Além disso, o BC destacou que “frustrações em relação à continuidade das reformas, podem elevar os prêmios de risco”.

“O risco fiscal elevado segue criando uma assimetria altista no balanço de riscos, ou seja, com trajetórias para a inflação acima do projetado no horizonte relevante para a política monetária”, completou.

No cenário externo, o Copom analisou que a retomada de alguns setores desacelerou em parte por conta da segunda onda de contaminações do novo coronavírus em alguns países.

“Há bastante incerteza sobre a evolução desse cenário, frente a uma possível redução dos estímulos governamentais e à própria evolução da Covid-19. Contudo, a moderação na volatilidade dos ativos financeiros segue resultando em um ambiente relativamente favorável para economias emergentes”, ressaltou.

Em relação à atividade econômica brasileira, o BC reafirmou que indicadores sugerem retomada desigual entre os setores e os mais afetados pelo distanciamento social permanecem deprimidos, apesar do auxílio emergencial.

“Prospectivamente, a incerteza sobre o ritmo de crescimento da economia permanece acima da usual, sobretudo para o período a partir do final deste ano, concomitantemente ao esperado arrefecimento dos efeitos dos auxílios emergenciais”, frisou o comunicado.

A Selic é um dos instrumentos usados pelo BC para controlar a inflação.
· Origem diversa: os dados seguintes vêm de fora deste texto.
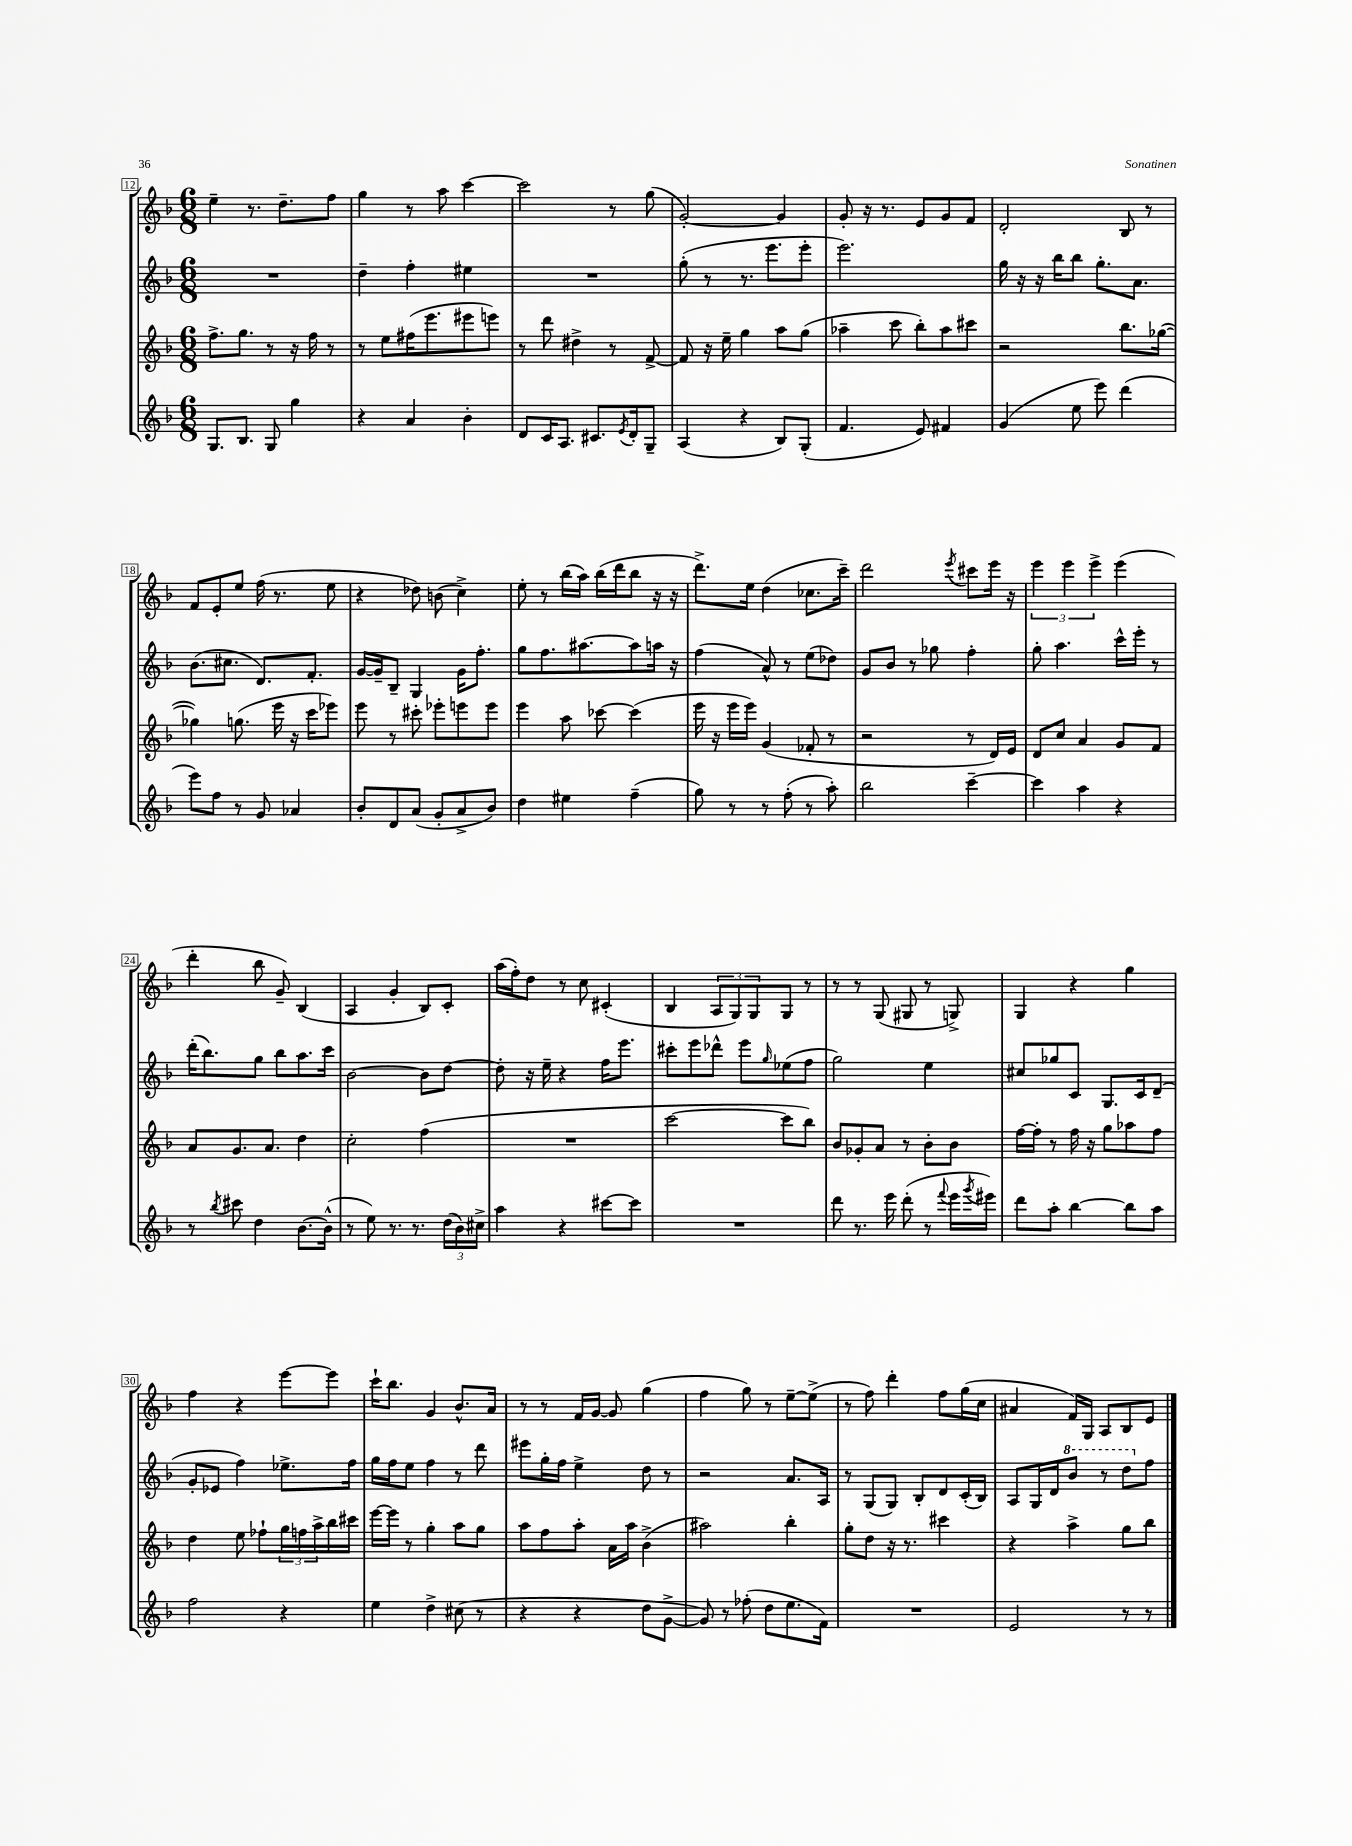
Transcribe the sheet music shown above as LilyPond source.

<<
\new StaffGroup <<
\new Staff = "s0" {
    \clef treble \key f \major \numericTimeSignature \time 6/8
    e''4-- r8. d''8.-- f''8 |
    g''4 r8 a''8 c'''4~ |
    c'''2 r8 g''8( |
    g'2~-.) g'4 |
    g'8-. r16 r8. e'8 g'8 f'8 |
    d'2-. bes8 r8 |
    f'8 e'8-. e''8 f''16( r8. e''8 |
    r4 des''8) b'8( c''4->) |
    e''8-. r8 bes''16( a''16) bes''16( d'''16 bes''8 r16 r16 |
    d'''8.->) e''16 d''4( ces''8. c'''16--) |
    d'''2 \acciaccatura { e'''8 } cis'''8 e'''16 r16 |
    \tuplet 3/2 { e'''4 e'''4 e'''4-> } e'''4( |
    d'''4-. bes''8 g'8--) bes4( |
    a4 g'4-. bes8) c'8-. |
    a''16( f''16-.) d''8 r8 c''8 cis'4-.( |
    bes4 \tuplet 3/2 { a8 g8) g8 } g8 r8 |
    r8 r8 g8( gis8 r8 g8->) |
    g4 r4 g''4 |
    f''4 r4 e'''8~ e'''8 |
    c'''16-! bes''8. g'4 bes'8.-^ a'16 |
    r8 r8 f'16 g'16~ g'8 g''4( |
    f''4 g''8) r8 e''8~-- e''8->( |
    r8 f''8) d'''4-. f''8 g''16( c''16 |
    ais'4 f'16) g16 a8 bes8 e'8 \bar "|." |
}
\new Staff = "s1" {
    \clef treble \key f \major \numericTimeSignature \time 6/8
    R2. |
    d''4-- f''4-. eis''4 |
    R2. |
    g''8-.( r8 r8. e'''8. e'''8-. |
    e'''2.) |
    g''16 r16 r16 bes''16 bes''8 g''8.-. a'8. |
    bes'8.( cis''8. d'8.) f'8.-. |
    g'16~ g'16-- bes8-- g4 g'16 f''8.-. |
    g''8 f''8. ais''8.~ ais''8 a''16 r16 |
    f''4( a'8-^) r8 e''8( des''8) |
    g'8 bes'8 r8 ges''8 f''4-. |
    g''8-. a''4. c'''16-^ e'''16-. r8 |
    d'''16-.( bes''8.) g''8 bes''8 a''8. c'''16 |
    bes'2~ bes'8 d''8~ |
    d''8-. r16 e''16-- r4 f''16 e'''8. |
    cis'''8-. e'''8 des'''8-^ e'''8 \grace { g''16 } ees''8( f''8 |
    g''2) e''4 |
    cis''8 ges''8 c'8 g8. c'16 d'8--( |
    g'8-. ees'8 f''4) ees''8.-> f''16 |
    g''16 f''16 e''8 f''4 r8 d'''8 |
    eis'''8 g''16-. f''16 e''4-> d''8 r8 |
    r2 a'8. a16 |
    r8 g8( g8) bes8-. d'8 c'16-.( bes16) |
    a8 g16 d'16 \ottava #1 bes''8 r8 d'''8 \ottava #0 f''8 \bar "|." |
}
\new Staff = "s2" {
    \clef treble \key f \major \numericTimeSignature \time 6/8
    f''8.-> g''8. r8 r16 f''16 r8 |
    r8 e''8 fis''16( e'''8. eis'''8 e'''8) |
    r8 d'''8 dis''4-> r8 f'8~-> |
    f'8 r16 e''16-- g''4 a''8 g''8( |
    aes''4-- c'''8 bes''8-.) aes''8 cis'''8 |
    r2 bes''8. ges''16~( |
    ges''4) g''8.( e'''16 r16 c'''16 ees'''8) |
    e'''8 r8 cis'''8-. ees'''8-. e'''8 e'''8 |
    e'''4 a''8 ces'''8~ ces'''4( |
    e'''16 r16 e'''16 e'''16) g'4( fes'8-. r8 |
    r2 r8 d'16) e'16 |
    d'8 c''8 a'4 g'8 f'8 |
    a'8 g'8. a'8. d''4 |
    c''2-. f''4( |
    R2. |
    c'''2~ c'''8 bes''8) |
    bes'8 ges'8-. a'8 r8 bes'8-. bes'8 |
    f''16~ f''16-. r8 f''16 r16 g''8 aes''8 f''8 |
    d''4 e''8 fes''8-! \tuplet 3/2 { g''16 f''16 a''16-> } bes''16 cis'''16 |
    e'''16~ e'''16 r8 g''4-. a''8 g''8 |
    a''8 f''8 a''8-. a'16 a''16 bes'4->( |
    ais''2) bes''4-. |
    g''8-. d''8 r16 r8. cis'''4 |
    r4 a''4-> g''8 bes''8 \bar "|." |
}
\new Staff = "s3" {
    \clef treble \key f \major \numericTimeSignature \time 6/8
    g8. bes8. g8 g''4 |
    r4 a'4 bes'4-. |
    d'8 c'16 a8. cis'8. \acciaccatura { e'8 } d'16-. g8-- |
    a4( r4 bes8) g8-.( |
    f'4. e'8) fis'4 |
    g'4( e''8 e'''8) d'''4( |
    e'''8) f''8 r8 g'8 aes'4 |
    bes'8-. d'8 a'8( g'8-. a'8-> bes'8) |
    d''4 eis''4 f''4--( |
    g''8) r8 r8 f''8-.( r8 a''8-.) |
    bes''2 c'''4~-- |
    c'''4 a''4 r4 |
    r8 \acciaccatura { bes''8 } cis'''8 d''4 bes'8.~ bes'16-^( |
    r8 e''8) r8. r8. \tuplet 3/2 { d''16( bes'16) cis''16-> } |
    a''4 r4 cis'''8~ cis'''8 |
    R2. |
    d'''8 r8. e'''16 d'''8-.( r8 \appoggiatura { f'''8 } e'''16 \acciaccatura { g'''8 } eis'''16) |
    d'''8 a''8-. bes''4~ bes''8 a''8 |
    f''2 r4 |
    e''4 d''4-> cis''8( r8 |
    r4 r4 d''8 g'8~-> |
    g'8) r8 fes''8-.( d''8 e''8. f'16) |
    R2. |
    e'2 r8 r8 \bar "|." |
}
>>
>>
\layout { \context { \Score currentBarNumber = #12 \override BarNumber.stencil = #(make-stencil-boxer 0.1 0.3 ly:text-interface::print) } }
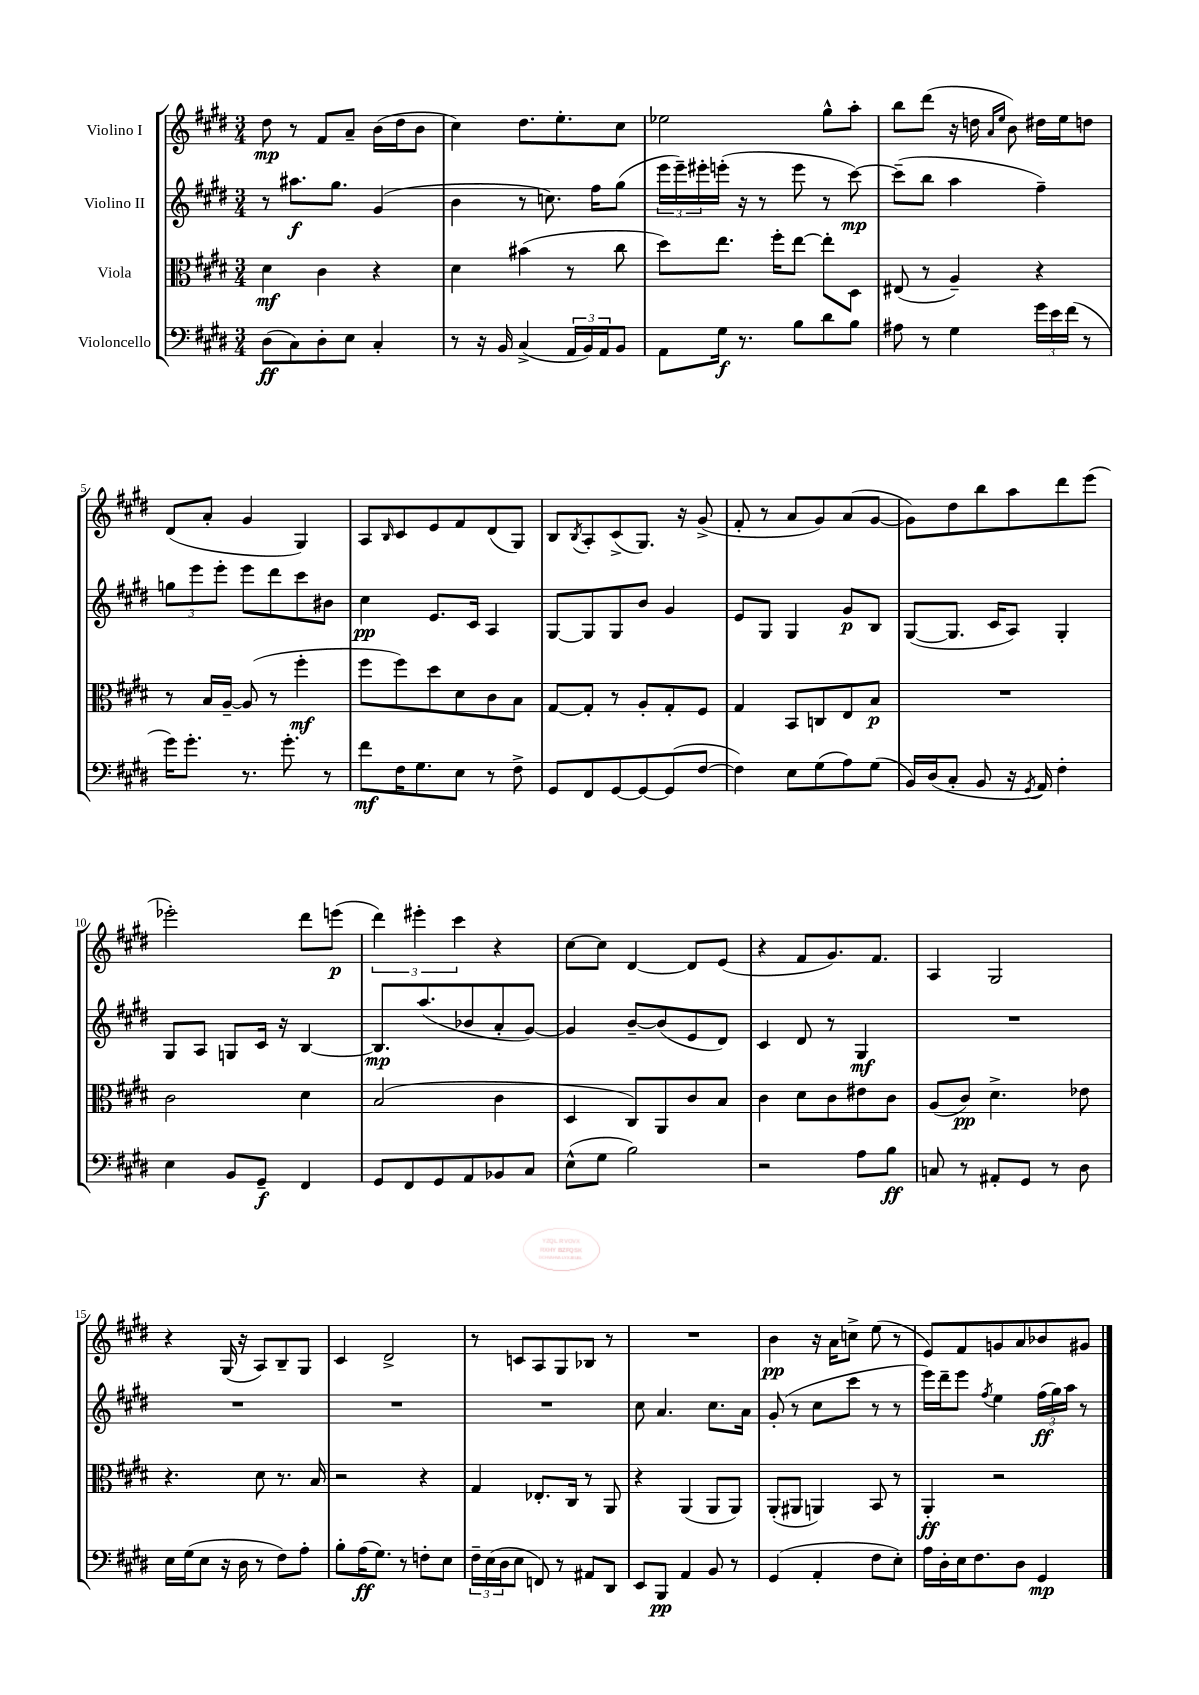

Quando o índice está alto, a autoridade monetária sobe os juros com o objetivo de reduzir o estímulo na atividade econômica, o que diminui o consumo e equilibra os preços.

Caso contrário, o BC pode reduzir juros para estimular a economia.

O IPCA-15, divulgado pelo o IBGE (Instituto Brasileiro de Geografia e Estatística), uma espécie de prévia do índice oficial de inflação, registrou em setembro a maior alta desde 2012, de 0,45%.

Além disso, o mercado aumentou a expectativa de inflação para 2020. Segundo o relatório Focus do BC desta semana, os economistas esperam que os preços subam 2,99% no ano.

Há um mês, a projeção era de 2,05%. Desde o início da crise gerada pelo novo coronavírus, as estimativas vinham abaixo de 2%. Na semana da última reunião do Copom, em setembro, o mercado esperava inflação de 1,94%.

A projeção atual, no entanto, ainda está abaixo da meta de 4%, com tolerância de 1,5 ponto para baixo ou para cima, fixada pelo CMN (Conselho Monetário Nacional).

Na última reunião, quando o colegiado manteve a taxa a 2% ao ano, o BC avaliou, pela primeira vez desde a chegada do vírus ao país, que a inflação poderia se elevar no curto prazo.

Na ocasião, já era observada alta nos preços de alimentos.

Antes da crise, em fevereiro, a autoridade monetária havia indicado que a taxa ficaria em 4,25% ao ano nas reuniões seguintes, depois de cinco reduções seguidas (desde julho de 2019).

O BC retomou o ciclo de queda da Selic com a deterioração do cenário econômico. Até agosto, os juros caíram em todas as reuniões, mas o ciclo de queda foi interrompido no encontro passado.